• Activity:
Print the first line of the records below and every line after it, up to and including the line with "Gameplay with a controller (PlayStation". Print nothing else.

• Records:

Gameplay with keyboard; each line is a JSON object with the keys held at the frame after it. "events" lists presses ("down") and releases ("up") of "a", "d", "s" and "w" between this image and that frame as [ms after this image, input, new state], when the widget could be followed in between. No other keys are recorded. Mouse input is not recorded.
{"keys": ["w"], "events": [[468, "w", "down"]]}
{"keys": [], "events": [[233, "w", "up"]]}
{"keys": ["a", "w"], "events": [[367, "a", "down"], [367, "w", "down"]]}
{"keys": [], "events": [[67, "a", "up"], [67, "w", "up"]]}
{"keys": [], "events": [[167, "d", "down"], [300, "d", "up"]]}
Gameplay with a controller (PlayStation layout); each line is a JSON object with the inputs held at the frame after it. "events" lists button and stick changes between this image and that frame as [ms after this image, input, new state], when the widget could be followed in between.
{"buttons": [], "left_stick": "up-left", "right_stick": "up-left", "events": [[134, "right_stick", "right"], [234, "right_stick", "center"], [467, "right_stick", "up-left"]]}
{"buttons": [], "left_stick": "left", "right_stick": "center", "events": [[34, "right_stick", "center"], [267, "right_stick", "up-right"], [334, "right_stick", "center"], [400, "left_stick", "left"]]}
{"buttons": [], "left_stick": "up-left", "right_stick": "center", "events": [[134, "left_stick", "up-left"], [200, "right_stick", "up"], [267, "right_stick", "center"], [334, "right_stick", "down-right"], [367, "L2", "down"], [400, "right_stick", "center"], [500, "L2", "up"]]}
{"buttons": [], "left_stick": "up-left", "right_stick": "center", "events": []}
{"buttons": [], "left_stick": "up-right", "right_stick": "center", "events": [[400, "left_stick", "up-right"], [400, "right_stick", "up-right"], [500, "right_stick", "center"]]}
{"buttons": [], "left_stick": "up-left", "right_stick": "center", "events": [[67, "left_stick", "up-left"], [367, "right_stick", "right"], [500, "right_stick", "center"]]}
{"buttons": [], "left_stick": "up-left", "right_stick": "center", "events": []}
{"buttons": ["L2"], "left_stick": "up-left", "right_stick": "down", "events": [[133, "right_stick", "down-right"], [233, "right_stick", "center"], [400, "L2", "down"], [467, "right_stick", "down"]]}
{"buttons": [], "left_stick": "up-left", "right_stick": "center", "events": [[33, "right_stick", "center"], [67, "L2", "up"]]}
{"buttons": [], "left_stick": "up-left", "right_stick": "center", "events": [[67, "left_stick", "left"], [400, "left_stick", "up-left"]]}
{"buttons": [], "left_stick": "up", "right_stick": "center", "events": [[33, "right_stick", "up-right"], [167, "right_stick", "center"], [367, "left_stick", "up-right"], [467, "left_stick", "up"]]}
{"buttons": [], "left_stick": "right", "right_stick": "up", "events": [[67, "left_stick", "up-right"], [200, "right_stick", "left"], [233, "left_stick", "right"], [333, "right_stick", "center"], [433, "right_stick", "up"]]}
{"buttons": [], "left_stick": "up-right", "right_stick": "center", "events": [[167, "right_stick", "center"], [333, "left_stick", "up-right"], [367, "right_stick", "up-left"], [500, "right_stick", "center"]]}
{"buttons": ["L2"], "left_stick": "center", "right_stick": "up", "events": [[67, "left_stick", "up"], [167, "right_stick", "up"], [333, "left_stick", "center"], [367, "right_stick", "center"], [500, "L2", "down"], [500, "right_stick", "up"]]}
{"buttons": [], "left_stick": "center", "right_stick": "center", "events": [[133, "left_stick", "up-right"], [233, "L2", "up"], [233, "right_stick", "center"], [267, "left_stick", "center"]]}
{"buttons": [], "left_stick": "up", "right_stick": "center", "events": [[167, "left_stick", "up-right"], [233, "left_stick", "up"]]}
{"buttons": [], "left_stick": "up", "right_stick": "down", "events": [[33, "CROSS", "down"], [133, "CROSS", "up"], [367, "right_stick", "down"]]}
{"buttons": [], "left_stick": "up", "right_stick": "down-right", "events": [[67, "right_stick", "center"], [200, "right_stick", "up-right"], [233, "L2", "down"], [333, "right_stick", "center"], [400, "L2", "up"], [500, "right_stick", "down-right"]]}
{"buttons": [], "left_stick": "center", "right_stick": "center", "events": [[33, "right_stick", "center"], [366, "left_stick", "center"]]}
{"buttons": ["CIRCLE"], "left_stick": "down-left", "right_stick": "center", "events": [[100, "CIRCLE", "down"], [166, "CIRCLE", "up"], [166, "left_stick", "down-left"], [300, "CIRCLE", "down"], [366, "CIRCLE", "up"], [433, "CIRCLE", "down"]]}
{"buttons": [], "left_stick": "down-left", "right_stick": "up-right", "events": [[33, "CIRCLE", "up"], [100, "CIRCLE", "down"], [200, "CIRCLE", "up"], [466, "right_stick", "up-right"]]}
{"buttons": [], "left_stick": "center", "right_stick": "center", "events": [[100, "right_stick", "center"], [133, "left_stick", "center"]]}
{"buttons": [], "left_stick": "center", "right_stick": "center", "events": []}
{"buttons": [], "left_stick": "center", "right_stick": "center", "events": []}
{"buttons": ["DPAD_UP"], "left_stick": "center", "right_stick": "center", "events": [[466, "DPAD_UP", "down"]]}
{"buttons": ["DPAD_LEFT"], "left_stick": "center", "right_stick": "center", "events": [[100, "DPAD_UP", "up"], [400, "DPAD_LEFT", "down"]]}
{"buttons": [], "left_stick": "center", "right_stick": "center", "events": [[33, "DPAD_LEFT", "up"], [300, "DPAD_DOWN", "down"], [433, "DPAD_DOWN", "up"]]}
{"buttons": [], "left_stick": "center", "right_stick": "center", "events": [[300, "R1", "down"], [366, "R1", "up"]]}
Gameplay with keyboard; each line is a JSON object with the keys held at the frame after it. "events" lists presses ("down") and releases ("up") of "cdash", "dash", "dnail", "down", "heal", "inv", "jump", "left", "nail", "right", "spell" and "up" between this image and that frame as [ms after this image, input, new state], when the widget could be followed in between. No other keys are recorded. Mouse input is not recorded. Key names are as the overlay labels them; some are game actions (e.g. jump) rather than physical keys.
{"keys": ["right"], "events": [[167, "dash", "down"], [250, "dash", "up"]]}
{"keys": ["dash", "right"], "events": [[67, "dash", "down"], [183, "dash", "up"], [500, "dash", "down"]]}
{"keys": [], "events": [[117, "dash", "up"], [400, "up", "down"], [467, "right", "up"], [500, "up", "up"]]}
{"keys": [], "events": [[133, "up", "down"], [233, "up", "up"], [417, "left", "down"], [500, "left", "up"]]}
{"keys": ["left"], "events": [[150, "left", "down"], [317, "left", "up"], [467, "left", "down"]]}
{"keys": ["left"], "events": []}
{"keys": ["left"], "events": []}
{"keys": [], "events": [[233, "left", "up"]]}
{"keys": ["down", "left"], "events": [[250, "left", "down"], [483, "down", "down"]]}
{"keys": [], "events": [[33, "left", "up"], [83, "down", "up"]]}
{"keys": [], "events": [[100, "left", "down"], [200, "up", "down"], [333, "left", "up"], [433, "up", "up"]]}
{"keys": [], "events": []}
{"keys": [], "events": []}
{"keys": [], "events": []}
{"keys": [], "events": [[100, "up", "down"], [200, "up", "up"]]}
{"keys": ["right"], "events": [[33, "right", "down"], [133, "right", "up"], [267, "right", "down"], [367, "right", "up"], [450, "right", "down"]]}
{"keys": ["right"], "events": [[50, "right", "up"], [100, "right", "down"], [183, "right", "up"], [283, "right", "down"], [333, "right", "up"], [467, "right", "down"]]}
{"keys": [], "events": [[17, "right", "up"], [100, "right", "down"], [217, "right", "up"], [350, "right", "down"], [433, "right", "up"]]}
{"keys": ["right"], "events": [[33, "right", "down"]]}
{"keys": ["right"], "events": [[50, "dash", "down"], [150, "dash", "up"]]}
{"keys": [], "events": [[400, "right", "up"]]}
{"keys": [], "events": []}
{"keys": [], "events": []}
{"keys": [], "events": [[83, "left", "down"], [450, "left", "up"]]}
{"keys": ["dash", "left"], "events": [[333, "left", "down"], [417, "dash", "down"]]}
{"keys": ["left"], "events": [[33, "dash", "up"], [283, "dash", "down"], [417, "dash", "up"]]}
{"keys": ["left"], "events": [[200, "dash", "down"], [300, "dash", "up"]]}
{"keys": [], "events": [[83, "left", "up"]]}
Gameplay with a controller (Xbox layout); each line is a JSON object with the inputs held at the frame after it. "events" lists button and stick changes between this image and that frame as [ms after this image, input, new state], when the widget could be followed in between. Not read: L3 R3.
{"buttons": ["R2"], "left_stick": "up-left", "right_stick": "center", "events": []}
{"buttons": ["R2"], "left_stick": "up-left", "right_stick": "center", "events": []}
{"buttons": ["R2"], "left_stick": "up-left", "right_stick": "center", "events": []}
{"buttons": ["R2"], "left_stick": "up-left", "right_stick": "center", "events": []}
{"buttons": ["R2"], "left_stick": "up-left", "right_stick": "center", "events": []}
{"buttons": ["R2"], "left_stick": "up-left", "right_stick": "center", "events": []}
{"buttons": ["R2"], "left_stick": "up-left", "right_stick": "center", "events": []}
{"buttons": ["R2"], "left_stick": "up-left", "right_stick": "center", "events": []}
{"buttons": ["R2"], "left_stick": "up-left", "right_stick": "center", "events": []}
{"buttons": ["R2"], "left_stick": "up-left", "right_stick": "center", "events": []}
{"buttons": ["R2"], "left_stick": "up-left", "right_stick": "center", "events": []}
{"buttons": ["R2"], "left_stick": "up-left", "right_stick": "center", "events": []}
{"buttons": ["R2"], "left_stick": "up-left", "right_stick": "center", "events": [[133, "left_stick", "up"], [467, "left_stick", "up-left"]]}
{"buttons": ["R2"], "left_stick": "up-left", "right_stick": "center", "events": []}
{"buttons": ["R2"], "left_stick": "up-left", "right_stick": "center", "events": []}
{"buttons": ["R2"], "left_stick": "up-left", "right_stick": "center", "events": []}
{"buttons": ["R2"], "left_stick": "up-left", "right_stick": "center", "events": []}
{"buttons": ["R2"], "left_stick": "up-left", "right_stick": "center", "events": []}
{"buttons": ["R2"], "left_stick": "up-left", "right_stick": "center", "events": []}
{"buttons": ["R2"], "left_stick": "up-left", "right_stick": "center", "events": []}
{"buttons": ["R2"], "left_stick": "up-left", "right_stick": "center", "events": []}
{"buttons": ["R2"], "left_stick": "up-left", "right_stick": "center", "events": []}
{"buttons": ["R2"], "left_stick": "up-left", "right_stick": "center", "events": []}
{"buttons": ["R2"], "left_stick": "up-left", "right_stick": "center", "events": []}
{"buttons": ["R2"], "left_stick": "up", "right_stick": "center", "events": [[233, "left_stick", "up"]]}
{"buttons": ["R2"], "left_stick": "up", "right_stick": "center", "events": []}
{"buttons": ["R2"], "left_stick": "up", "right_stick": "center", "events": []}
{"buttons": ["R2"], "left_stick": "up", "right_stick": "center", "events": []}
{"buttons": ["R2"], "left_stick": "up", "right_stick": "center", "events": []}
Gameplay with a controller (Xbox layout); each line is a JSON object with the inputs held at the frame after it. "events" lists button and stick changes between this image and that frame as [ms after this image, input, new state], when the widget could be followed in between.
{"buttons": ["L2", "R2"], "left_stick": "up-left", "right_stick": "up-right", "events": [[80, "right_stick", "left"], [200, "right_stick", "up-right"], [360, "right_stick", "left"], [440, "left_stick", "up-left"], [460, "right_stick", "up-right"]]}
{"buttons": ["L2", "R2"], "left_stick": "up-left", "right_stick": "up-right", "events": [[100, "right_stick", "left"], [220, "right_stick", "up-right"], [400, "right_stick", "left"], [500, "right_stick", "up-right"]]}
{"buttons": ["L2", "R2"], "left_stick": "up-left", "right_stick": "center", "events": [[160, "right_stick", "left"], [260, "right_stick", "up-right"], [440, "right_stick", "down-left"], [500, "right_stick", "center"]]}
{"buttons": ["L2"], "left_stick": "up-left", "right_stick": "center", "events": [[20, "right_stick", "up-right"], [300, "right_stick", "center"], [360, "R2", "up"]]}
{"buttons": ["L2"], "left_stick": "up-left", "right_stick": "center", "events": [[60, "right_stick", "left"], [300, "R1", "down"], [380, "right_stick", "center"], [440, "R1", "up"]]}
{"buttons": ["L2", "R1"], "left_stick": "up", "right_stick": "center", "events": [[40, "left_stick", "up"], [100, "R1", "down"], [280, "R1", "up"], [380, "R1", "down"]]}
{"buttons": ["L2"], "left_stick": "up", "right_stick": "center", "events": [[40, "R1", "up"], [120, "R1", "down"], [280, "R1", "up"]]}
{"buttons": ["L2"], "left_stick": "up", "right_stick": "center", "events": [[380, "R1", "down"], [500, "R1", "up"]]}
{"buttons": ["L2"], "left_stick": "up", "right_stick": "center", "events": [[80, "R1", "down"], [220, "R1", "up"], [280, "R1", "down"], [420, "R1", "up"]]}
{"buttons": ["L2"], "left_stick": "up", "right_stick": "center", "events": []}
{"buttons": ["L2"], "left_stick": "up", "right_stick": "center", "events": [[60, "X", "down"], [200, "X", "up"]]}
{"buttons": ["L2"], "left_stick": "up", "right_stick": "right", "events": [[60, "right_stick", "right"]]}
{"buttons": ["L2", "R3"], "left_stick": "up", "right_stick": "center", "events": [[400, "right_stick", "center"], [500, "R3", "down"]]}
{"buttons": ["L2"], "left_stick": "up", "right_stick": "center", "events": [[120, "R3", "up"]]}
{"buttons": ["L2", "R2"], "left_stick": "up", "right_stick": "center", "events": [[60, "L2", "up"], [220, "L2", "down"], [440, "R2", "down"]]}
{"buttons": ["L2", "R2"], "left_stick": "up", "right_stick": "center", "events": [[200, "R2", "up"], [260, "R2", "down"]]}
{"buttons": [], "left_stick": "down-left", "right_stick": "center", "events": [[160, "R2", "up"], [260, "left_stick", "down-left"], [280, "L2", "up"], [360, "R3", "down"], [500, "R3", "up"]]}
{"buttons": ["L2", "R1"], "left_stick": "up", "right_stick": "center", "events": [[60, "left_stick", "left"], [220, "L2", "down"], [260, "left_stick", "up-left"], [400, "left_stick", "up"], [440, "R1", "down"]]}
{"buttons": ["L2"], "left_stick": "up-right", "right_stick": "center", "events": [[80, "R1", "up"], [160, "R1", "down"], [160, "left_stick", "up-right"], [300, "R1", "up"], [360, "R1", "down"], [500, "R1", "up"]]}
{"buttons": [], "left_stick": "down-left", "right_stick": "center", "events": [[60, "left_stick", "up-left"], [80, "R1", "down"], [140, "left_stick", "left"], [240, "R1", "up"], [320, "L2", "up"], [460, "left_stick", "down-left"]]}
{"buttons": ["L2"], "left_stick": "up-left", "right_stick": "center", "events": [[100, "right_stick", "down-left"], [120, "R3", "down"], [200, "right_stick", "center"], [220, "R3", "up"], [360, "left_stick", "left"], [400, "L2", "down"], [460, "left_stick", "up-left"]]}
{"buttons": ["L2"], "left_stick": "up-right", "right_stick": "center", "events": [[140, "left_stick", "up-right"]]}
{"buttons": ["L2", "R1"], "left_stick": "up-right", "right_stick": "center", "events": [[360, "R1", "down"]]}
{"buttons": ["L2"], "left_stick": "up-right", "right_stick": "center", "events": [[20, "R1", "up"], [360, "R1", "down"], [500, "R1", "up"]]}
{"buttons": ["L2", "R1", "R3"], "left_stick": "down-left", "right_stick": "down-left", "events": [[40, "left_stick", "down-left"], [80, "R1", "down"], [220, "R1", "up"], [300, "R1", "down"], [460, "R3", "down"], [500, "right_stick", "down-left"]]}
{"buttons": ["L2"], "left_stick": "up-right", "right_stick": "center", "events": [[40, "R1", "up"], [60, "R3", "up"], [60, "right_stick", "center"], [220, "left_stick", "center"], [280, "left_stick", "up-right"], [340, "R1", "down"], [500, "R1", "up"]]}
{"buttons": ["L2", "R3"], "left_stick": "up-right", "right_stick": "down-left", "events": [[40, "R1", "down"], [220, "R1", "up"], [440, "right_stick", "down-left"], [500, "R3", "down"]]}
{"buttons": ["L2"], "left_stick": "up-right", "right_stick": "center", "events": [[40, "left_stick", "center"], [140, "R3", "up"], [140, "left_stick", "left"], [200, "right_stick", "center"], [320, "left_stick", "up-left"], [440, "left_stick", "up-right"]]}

• Answer to this exercise:
Gameplay with keyboard; each line is a JSON object with the keys held at the frame after it. "events" lists presses ("down") and releases ("up") of "a", "d", "s" and "w" between this image and that frame as [ms after this image, input, new state], when the widget could be followed in between. No other keys are recorded. Mouse input is not recorded.
{"keys": ["w"], "events": [[468, "w", "down"]]}
{"keys": [], "events": [[233, "w", "up"]]}
{"keys": ["a", "w"], "events": [[367, "a", "down"], [367, "w", "down"]]}
{"keys": [], "events": [[67, "a", "up"], [67, "w", "up"]]}
{"keys": [], "events": [[167, "d", "down"], [300, "d", "up"]]}
Gameplay with a controller (PlayStation layout); each line is a JSON object with the inputs held at the frame after it. "events" lists button and stick changes between this image and that frame as [ms after this image, input, new state], when the widget could be followed in between.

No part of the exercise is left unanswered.